Photo by Andy Kropa/Invision/AP

It’s not clear what Joy Reid does for a living these days, but it’s not much different from the show she hosted on MSNBC before they fired her. She complains a lot, makes a lot of claims that are almost always inaccurate, and then finds people to blame who aren’t.

This past week, during an interview on the BET cable television network, she appeared on BET Talks, where she lamented a possible return (in her mind) to an America of a bygone era “before the 20th century, there were no income taxes, there were no regulations on business, and you could earn as much money as you want and leave 100% to your children with no taxes.” 

You don’t say. And this is a bad thing? 

She’s on to us. But as usual, her framing is all off. In order to live in this tax-free Utopia that Reid is dreaming up, she says we conservatives need people to be less “modern,” whatever that means. That we need people to “want fewer things.” 

If it all means what I think it does, she’s once again trying to say Republicans want everyone to live like they did on Little House on the Prairie, which wouldn’t be a bad idea with some caveats. 

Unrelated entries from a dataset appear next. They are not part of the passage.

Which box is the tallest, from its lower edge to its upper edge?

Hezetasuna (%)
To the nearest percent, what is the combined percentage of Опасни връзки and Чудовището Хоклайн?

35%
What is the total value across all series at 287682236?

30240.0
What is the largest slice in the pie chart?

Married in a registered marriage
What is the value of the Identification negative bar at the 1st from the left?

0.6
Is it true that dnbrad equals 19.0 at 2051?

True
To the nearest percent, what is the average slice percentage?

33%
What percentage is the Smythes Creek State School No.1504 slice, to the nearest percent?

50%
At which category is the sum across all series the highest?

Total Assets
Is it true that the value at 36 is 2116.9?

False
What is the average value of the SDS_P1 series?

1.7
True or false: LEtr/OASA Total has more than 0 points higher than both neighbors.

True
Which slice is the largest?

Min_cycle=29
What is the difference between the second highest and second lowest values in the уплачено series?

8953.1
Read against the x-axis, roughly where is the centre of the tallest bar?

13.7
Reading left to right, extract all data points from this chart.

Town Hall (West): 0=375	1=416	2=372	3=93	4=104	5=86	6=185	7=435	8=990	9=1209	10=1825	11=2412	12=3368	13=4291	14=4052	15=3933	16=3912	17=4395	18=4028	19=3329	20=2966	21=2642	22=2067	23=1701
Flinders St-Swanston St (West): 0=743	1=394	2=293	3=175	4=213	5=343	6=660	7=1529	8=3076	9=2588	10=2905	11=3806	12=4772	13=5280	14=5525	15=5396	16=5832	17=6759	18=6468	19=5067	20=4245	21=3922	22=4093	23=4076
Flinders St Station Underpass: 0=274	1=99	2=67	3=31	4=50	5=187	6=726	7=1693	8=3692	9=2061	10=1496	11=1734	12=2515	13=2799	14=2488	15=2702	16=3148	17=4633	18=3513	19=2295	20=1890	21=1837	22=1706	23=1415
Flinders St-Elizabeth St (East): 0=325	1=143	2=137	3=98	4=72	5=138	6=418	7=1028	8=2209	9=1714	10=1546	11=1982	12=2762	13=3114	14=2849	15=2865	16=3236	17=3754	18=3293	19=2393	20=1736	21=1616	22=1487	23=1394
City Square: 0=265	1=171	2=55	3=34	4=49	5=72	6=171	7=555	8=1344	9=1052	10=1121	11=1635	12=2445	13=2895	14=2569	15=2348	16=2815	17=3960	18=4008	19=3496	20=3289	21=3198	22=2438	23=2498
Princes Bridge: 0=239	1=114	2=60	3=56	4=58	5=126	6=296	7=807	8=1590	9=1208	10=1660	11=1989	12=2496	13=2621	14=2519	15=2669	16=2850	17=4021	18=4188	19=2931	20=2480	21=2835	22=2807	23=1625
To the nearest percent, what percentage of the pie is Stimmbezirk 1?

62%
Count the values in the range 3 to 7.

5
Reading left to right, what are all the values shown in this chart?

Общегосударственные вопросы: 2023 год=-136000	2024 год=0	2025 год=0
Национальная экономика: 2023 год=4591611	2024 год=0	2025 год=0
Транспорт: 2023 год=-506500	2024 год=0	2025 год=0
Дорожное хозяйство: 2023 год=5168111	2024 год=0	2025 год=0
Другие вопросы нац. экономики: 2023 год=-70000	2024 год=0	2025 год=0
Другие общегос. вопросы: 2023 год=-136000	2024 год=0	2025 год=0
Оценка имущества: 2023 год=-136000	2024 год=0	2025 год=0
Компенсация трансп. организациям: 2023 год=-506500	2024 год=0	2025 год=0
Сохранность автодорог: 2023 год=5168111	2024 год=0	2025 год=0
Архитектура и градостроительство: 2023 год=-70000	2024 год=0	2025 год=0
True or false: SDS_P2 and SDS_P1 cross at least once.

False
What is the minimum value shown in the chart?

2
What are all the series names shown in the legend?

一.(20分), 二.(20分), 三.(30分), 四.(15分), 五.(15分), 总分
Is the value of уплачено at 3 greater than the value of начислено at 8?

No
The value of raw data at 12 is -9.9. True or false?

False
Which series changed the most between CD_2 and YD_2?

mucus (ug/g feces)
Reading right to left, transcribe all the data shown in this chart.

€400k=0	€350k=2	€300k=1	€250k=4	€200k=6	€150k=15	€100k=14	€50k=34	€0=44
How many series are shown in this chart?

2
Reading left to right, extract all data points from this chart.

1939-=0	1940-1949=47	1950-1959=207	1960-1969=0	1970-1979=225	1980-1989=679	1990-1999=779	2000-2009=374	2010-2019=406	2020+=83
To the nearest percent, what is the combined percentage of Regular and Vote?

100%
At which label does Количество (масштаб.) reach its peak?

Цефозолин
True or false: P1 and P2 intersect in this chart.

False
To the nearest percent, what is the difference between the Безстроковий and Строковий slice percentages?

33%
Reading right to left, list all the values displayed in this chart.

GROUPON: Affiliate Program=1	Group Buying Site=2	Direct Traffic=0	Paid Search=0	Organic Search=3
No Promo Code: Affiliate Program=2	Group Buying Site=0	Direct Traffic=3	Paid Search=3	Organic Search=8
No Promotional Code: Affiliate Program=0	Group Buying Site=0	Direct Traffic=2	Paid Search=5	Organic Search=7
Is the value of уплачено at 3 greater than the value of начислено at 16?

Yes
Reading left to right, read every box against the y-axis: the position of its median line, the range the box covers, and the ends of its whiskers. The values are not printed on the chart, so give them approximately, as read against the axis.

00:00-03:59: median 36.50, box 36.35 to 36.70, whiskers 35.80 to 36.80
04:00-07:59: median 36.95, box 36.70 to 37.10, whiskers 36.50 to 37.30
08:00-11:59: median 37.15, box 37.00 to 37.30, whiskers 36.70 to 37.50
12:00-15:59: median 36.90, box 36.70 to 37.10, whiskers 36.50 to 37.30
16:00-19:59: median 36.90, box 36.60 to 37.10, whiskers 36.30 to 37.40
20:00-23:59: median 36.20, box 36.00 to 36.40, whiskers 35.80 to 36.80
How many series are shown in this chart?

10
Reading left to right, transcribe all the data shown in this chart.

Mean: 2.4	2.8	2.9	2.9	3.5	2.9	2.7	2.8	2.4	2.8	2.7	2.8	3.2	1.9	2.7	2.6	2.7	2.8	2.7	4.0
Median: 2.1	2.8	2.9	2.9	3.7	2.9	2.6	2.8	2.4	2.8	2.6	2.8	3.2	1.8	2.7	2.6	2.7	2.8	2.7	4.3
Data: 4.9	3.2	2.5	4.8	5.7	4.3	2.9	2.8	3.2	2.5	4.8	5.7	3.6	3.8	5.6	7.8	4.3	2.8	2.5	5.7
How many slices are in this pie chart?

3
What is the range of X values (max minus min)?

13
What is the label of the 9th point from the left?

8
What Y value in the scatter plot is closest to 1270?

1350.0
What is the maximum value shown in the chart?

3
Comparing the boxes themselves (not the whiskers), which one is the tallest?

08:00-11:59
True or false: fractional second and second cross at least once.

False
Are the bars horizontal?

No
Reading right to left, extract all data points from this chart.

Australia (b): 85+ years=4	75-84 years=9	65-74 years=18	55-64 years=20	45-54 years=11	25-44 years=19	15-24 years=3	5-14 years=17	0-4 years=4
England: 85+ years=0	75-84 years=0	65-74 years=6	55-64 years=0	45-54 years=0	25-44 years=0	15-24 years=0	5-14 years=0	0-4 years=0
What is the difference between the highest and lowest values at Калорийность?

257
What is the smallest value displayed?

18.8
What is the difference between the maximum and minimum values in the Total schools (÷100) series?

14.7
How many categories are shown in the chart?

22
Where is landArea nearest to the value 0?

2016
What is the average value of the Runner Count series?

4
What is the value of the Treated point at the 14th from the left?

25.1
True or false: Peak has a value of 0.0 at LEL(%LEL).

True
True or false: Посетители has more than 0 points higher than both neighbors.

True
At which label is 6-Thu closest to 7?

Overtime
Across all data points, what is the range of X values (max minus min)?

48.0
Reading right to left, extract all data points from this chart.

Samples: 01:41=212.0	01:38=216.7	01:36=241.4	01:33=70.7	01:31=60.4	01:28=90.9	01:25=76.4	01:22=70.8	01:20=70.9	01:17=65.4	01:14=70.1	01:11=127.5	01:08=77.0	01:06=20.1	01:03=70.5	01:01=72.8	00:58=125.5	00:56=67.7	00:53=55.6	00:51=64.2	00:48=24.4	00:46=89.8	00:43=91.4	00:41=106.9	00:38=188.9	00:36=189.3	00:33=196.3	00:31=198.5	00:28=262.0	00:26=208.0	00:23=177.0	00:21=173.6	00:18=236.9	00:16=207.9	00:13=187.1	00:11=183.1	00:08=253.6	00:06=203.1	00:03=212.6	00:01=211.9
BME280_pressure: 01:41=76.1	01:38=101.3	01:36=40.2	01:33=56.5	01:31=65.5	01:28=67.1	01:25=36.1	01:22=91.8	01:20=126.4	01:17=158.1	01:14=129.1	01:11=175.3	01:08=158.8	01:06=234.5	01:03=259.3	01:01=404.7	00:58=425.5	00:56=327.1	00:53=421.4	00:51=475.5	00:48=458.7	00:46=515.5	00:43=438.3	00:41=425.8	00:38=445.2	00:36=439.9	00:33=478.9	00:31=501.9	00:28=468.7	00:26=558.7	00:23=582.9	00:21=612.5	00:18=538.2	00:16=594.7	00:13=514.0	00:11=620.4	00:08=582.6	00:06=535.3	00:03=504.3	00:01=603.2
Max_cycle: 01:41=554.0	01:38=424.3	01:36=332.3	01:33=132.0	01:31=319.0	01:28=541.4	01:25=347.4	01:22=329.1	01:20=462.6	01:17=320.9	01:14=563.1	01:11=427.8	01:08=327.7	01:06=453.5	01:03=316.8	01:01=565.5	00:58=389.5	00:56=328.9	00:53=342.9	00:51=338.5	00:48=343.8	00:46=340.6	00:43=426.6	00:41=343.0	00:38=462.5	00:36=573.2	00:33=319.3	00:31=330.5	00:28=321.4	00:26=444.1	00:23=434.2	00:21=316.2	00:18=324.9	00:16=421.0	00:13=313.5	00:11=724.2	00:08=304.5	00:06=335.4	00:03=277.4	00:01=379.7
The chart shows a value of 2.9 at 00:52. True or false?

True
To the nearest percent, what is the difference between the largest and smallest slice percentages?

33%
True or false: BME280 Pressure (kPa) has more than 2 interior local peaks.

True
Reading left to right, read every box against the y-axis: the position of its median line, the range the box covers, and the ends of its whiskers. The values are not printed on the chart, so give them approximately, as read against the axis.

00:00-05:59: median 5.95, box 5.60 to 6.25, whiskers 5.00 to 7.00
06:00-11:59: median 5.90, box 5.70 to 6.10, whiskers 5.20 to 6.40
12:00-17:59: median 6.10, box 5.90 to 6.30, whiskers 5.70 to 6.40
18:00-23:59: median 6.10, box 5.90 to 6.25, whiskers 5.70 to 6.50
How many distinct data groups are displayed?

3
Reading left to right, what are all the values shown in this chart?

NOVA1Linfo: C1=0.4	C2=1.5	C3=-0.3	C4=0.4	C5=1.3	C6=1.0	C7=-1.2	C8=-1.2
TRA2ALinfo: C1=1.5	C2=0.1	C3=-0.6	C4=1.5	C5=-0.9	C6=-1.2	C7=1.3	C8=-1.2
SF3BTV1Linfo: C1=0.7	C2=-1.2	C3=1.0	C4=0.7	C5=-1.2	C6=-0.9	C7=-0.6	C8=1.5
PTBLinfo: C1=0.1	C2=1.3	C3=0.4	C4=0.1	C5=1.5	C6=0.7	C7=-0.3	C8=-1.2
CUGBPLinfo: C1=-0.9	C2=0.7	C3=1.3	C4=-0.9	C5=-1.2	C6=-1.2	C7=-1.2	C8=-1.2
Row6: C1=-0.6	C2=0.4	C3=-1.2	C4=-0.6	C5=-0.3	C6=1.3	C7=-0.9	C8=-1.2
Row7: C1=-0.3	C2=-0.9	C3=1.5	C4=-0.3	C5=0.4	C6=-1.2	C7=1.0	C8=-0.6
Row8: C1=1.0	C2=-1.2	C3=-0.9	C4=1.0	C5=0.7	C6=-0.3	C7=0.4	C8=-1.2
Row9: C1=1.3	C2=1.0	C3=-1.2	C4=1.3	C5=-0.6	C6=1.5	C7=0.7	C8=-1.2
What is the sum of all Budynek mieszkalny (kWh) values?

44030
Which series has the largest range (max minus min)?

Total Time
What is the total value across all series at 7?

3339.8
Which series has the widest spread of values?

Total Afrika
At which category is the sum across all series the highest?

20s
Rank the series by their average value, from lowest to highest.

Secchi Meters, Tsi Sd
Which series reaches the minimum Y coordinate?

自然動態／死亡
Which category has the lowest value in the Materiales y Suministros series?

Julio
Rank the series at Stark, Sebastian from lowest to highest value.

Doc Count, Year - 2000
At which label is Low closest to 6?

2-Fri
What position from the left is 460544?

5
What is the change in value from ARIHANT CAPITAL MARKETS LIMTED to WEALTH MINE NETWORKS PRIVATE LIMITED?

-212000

I need air conditioning and a coffee maker. These are non-negotiables. Oh, and WiFi access. Outside of that and NFL Sunday Ticket, and I’m good, I don’t need a thing. I really do think I could live like Michael Landon and his fake family on that Hollywood backlot, about some house on a prairie. 

Though it wouldn’t hurt if Reid would throw in a microwave oven, a toaster, and some Pop-Tarts. After that, I’m definitely good. I absolutely would go back to pre-20th-century America and my little house on the … you know what? I really don’t like prairies. How about a house on the lake with a pontoon? Yeah, a pontoon boat. That would be really nice, with a canopy. And maybe a bass boat, but that’s not required. 

I’d say that those are fewer things, right? I mean, I’m not asking for a four-wheel drive Ford F-150, so I’d call that a sacrifice all in the name of going back to simpler times, wouldn’t you, Joy? 

But I have to admit, living tax-free is awfully tempting. And being able to make money and give it to my kids when I’m gone, I might even be able to do without salted streets in the winter, but don’t push it, Joy. 

One thing I would highly recommend to Reid is to do something most of us did in history class, which is to read books. I really liked the ones that taught me all about life in America before the 20th century. It may sound crazy, but America not only survived but it grew, and people prospered before America charged between one-third and one-half of your income. Back then, the government operated under this insane assumption that your money was your money and not the government’s. 

All of this, of course, begs the question of who she thought she was talking to. Does Joy Reid assume that the viewers of BET Talks do pay income tax and that they like being taxed? Or does she assume that they don’t pay taxes but want those of us who do to cover for them? A little clarification would help.